Un exemple concret : Disparition
Cette série, divisée en cinq épisodes, peut permettre d’illustrer (ou de mettre en pratique) les caractéristiques d’une série fantastique.
La diégèse (espace-temps dans lequel se déroule l’histoire) est fondée sur le réel dans lequel surgit un événement inattendu.
Dès le prologue du premier épisode, on assiste à la disparition des adultes.
Celle-ci est mise en scène en hors-champ, et c’est bien celui-ci qui conditionnera le surnaturel tout au long de la série.
Dans "Disparition", c’est le son qui indique que quelque chose grippe la machine du quotidien.
Une crise de la subjectivité touche le spectateur comme les personnages. Celle-ci est très courte, car l’évidence du surnaturel y est très forte.
La série s’inscrit ainsi très vite dans un ensemble de récits itératifs (c’est-à-dire des modèles sur lesquels elle va s’appuyer) que seront les œuvres dans lesquels des enfants se retrouvent livrés à eux-mêmes (Sa Majesté des mouches) ou celles où une partie de la population disparaît (pour parfois réapparaître) sans raison (The Leftovers, The 100, etc.).

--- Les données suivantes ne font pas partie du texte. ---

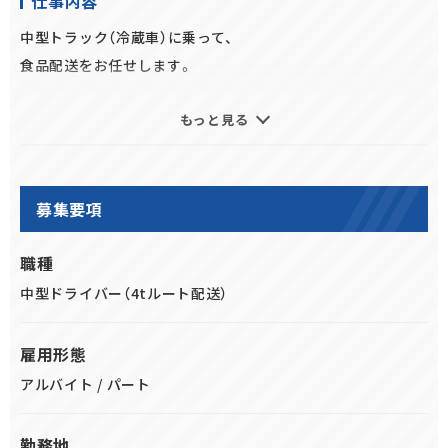
仕事内容
《大手だからこその好待遇を用意》
中型トラック（冷蔵車）に乗って、
完全週休2日制！
食品配送をお任せします。
年間休日120日！
1年目から月給40万円以上も叶う！
もっと見る
＜荷物＞
賞与年2回支給！
大手スーパーに並ぶ食品
従業員数3,000名以上！！
＜積み降ろし方法＞
募集要項
物流大手「ロジスティードグループ」
カゴ台車使用。
の一員だから安定感はバツグン！
⇒もちろんパワーゲートも
職種
付いているので
中型ドライバー（4tルート配送）
積み降ろしはラクラク行えます♪
/／
雇用形態
★【働きやすさ】に注目
アルバイト / パート
①パワーゲート搭載のトラック！！
勤務地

Ce dernier type de séries fonde sa narration sur un mystère, une énigme qui tient lieu de promesse de dénouement pour le spectateur qui s’attend à ce que, épisode après épisode, tout finisse par trouver une explication.
Les premières minutes du premier épisode se doivent ainsi de préparer un effet de surprise qui va, par la suite, conditionner l’effet de curiosité.
Plusieurs questions apparaissent, induites par les cartons.
Mais d’autres sont encore possibles, plus philosophiques, voire narratives :
Où sont passés les adultes ?
Quand devient-on un « vieillissant » ?
Est-ce une révélation, un choix, y a-t-il un acte qui conditionne l’apparition du tatouage ?
Que signifie-t-il ?
Tous ces possibles narratifs vont pousser le spectateur à vouloir en découvrir davantage. (
Voir l'utilisation récurrente du travelling arrière dans Game of Thrones)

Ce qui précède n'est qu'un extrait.